▶ **Requirement 1**
According to the mailing-list message about muds, what did the writer read with great interest despite not wanting to write or play such a game?
▶ **Requirement 2**
Write the next part of the mailing-list message about muds, beginning after its final sentence.

▶ **Text segment**

::::

I think we finally decided that 'mud', lower case, was a general term for
any persistent online world wih a (potentially) unlimited number of
players.  This most defintely includes every text server mentioned above.
Furcadia qualifies without question.  The word 'mud' only implies a big
playground for players to interact with each other in; *how* they interact
is not particularly relevant for purposes of this definition.

Isn't this bit in the FAQ by now?

> Anyway, a group of people with interests similar to mine who aren't being 
> vocal might just be wishful thinking.  But whether it is or not is rather 
> moot - a group of people not talking about my interests is a group of 
> people not talking about my interests, and has about the same utility 
> regardless of the reasons.

Well, I doubt this will make you feel any better, but I very much enjoy
hearing about what people are doing whether or not it's something I'm
interested in working on or a discussion I can contribute to.  For
instance, JCL posted quite heavily on his user-scripting stuff early in
the list's history.  I read it all with great interest, even though I
personally would not want to either write or play a game involving heavy
user scripting.

If you are looking for more feedback or comments on what you post, I'd be
happy to go ahead and reply even though it's not my area of expertise or
interest, and I certainly can't provide any "Well, on my server.."
examples.  I might (humbly) suggest that you could probably restructure
your posts a little bit in order to get better response.  It seems to me
that most of your posts have a very defensive tone that makes it difficult
to approach in the form of a reply.  I realize that's probably because you
feel hemmed in by people extolling the virtues of realism and other stuff
that runs crosswise to your design philosophies, but try not to take it
that way.  I doubt Nathan takes it as an insult when you say "Realism is
for the birds"; there's no reason for you to get defensive when someone
else says "No-PK games are for the birds".  Certainly you should never
feel like your posts are unwelcome: unless JC tells you in that booming
"<Writing as list owner>" voice of his that you're off topic, you can
assume that your contributions are apprectiated.

::::

▶ **Records shown**
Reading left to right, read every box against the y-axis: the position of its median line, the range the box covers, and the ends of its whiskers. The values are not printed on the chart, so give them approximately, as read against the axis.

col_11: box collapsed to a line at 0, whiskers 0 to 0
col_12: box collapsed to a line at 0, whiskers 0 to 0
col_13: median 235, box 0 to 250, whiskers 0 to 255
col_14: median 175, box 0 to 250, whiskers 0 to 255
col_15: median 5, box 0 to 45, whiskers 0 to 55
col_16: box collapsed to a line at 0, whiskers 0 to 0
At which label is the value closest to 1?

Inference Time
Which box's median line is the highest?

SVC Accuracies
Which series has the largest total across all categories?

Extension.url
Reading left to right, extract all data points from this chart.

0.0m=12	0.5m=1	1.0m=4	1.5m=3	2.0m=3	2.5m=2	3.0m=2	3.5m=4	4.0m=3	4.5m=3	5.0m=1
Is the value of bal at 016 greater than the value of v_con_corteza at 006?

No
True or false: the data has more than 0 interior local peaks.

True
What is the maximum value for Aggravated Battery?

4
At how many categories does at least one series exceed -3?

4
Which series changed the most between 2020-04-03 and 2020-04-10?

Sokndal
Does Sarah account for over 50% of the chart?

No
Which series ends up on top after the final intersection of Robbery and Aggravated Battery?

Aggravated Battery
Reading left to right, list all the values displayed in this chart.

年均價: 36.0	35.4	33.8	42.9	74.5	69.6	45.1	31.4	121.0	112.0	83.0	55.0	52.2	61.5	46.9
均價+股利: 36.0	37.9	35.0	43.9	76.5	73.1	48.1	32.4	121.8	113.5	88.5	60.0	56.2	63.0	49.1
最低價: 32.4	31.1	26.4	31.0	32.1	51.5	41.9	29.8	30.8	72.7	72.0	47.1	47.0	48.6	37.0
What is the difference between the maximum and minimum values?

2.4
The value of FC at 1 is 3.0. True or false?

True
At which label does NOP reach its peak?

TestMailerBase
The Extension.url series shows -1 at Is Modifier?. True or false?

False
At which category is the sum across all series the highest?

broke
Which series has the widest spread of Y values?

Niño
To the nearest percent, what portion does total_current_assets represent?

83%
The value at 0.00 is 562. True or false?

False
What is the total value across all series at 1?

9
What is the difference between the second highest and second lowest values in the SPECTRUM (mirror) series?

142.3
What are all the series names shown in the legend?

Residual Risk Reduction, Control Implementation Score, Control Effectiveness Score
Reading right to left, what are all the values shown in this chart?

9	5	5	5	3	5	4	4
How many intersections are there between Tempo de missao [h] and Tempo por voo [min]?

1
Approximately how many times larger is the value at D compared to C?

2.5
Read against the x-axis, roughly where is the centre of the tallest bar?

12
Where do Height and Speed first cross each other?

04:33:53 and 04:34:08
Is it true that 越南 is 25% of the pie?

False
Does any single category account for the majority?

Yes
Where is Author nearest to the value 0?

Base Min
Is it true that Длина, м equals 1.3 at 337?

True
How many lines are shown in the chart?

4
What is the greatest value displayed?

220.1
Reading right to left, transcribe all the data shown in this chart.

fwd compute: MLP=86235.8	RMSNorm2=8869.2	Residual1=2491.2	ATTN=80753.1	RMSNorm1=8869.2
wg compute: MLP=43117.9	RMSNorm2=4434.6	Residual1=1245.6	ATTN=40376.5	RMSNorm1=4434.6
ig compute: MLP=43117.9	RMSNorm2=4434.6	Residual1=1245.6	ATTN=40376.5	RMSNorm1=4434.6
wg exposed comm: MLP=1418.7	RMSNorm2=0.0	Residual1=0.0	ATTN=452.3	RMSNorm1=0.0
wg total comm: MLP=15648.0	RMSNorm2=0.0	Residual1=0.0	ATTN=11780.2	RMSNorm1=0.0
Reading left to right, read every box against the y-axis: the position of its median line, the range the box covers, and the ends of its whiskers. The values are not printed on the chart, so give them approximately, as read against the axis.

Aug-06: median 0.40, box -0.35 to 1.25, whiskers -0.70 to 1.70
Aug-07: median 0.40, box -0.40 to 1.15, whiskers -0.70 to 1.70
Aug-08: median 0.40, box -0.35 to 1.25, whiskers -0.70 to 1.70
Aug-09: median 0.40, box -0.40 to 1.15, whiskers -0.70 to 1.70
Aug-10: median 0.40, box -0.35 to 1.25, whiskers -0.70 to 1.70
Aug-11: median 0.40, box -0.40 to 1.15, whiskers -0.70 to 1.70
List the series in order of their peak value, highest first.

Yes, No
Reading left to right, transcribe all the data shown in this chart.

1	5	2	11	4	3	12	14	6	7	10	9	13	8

::::

▶ **Expected output 1**
JCL's posts on his user-scripting work, made early in the list's history.

▶ **Expected output 2**
> mine - in some cases just tangentially.  Also, the list seems heavily 
> biased towards a perspective I think of as "let's think up designs with 
> so much detail and complexity that it'll be impossible for us to ever 
> actually complete a working project that does all this stuff."  Blue sky 
> speculation has it's place, but I tend to conserve my time by talking 
> blue sky only with my business partner, and hopefully not too high a 
> percentage of our time.  I need to be a builder, not a talker.  This 

Ah - I look at it the other way around.  When I chat with my partners, we
generally stick to business - the specifics of code interfaces, file
formats, platform issues, and other stuff that is frequently pretty
boring.  When I'm on the list, I'm free to talk about all the crazy ideas
the flit through my head, knowing full well that 99% of them will never
see the light of day.

I see this list as a chance to explore every posibility.  Once you've seen
more options than you could use in a dozen dozen games, then you can pick
and choose those that are best suited for your stuff.  I know that people
have already implemented ideas of mine that I never even considered
trying; and I've gotten great ideas from the list whose originators
probably forgot that they thought it up in the first place.  That's what's
so great about such an open forum.  No one is afraid to mention something
because it's "too crazy", or because it doesn't directly apply to the
exact piece of software they happen to be working on.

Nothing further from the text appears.